I do not know why for the decoder_input_ids and labels, the author removed last and first token ID separately. See the following codes

for _, data in enumerate(loader, 0):
        y = data["target_ids"].to(device, dtype=torch.long)
       y_ids = y[:, :-1].contiguous()

        lm_labels = y[:, 1:].clone().detach()
        lm_labels[y[:, 1:] == tokenizer.pad_token_id] = -100
        ids = data["source_ids"].to(device, dtype=torch.long)
        mask = data["source_mask"].to(device, dtype=torch.long)
        outputs = model(
            input_ids=ids,
            attention_mask=mask,
            decoder_input_ids=y_ids,
            labels=lm_labels,
        )

Would it be possible to ask you? I googled it and read the original paper and hugging-face documents but I still do not understand.
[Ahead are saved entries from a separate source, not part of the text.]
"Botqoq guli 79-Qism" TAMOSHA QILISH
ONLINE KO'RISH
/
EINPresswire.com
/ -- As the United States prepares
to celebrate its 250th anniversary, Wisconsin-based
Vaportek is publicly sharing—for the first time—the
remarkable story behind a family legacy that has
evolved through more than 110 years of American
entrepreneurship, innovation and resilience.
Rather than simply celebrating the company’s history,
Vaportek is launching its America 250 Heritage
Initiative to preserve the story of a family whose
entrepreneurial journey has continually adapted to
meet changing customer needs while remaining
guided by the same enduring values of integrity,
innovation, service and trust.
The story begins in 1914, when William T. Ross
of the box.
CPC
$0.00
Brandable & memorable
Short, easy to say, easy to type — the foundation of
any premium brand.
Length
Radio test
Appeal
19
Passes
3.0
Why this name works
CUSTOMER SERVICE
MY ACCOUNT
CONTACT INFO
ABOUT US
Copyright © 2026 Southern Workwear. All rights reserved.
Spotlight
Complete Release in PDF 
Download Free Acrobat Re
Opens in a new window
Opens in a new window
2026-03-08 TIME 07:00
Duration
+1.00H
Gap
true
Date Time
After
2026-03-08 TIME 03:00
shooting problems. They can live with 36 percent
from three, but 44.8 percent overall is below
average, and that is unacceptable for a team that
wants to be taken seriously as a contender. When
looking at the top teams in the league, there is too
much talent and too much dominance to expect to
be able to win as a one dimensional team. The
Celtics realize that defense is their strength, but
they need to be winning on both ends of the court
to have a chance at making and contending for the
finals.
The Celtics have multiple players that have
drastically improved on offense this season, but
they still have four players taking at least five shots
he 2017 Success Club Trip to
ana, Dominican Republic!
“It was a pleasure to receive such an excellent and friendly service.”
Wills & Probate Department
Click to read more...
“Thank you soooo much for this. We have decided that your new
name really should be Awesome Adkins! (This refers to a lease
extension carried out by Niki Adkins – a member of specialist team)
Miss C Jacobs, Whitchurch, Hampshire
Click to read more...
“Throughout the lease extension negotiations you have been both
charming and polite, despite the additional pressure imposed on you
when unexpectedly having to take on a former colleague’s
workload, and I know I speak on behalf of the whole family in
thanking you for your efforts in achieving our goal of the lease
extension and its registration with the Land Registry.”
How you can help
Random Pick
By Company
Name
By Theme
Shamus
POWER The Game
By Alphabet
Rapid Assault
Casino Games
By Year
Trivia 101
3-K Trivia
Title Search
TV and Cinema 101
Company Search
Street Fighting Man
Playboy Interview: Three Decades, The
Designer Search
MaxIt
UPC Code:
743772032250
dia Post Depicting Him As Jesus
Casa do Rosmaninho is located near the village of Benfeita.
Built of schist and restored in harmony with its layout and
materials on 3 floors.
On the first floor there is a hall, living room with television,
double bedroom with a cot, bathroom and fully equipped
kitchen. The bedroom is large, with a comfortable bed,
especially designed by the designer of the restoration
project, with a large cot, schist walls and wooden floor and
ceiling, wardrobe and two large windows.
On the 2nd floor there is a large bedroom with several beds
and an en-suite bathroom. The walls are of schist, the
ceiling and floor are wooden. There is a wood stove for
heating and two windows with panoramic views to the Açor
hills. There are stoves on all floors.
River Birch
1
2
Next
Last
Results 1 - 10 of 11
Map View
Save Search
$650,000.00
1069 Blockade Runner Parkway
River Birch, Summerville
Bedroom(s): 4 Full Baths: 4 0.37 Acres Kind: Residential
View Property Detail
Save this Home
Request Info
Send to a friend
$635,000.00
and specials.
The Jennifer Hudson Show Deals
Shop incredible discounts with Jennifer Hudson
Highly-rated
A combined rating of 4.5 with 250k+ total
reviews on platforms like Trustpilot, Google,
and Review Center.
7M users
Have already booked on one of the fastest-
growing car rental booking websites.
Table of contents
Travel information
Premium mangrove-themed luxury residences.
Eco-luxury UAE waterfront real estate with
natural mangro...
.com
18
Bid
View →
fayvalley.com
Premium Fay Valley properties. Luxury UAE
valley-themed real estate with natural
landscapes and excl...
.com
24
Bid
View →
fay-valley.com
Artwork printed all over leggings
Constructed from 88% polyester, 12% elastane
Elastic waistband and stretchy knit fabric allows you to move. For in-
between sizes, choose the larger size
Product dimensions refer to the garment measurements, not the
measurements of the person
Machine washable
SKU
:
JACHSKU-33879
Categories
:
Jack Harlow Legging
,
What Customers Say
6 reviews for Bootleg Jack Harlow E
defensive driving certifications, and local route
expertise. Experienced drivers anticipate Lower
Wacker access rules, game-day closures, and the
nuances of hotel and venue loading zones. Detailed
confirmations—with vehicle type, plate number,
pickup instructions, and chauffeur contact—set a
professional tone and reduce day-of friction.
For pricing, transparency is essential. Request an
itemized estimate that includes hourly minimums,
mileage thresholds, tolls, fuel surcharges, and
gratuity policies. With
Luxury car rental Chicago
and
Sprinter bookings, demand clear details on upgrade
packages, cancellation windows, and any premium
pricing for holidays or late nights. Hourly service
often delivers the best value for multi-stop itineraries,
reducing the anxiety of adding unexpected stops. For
patrickvonplaten commented 1 year ago

Hey @tom192180,

Could you maybe try to use the forum for this: https://discuss.huggingface.co/ - thanks!

tom192180 commented 1 year ago

Hey @tom192180,

Could you maybe try to use the forum for this: https://discuss.huggingface.co/ - thanks!

Hey @patrickvonplaten! I posted to the forum. Thank you for the directing!

nanbeitk commented 1 year ago

Hello ! @patrickvonplaten, i am new to NLP and want to use T5-base model for Casual Language Modeling.

My goal is to using a specific corpus to fine-tune t5-base model with a casual language modeling, I find this document and it use AutoModelForCasualLM, but this liabrary just not include series of t5 models.

So my question is:

  1. How should I do to finetune t5 model for CLM object? In my understanding, CLM is a process of predicting token_2 from token_1 , token_3 from token_1, token_2 until the end of input sequence, so i am confused how to finish this process myself.

  2. I try to spilt one my train data into something like this (ti == token_i, 1 == eos_token): input_ids                                                     labels

I posted it to forum but reveived nothing, would it be possible to ask you?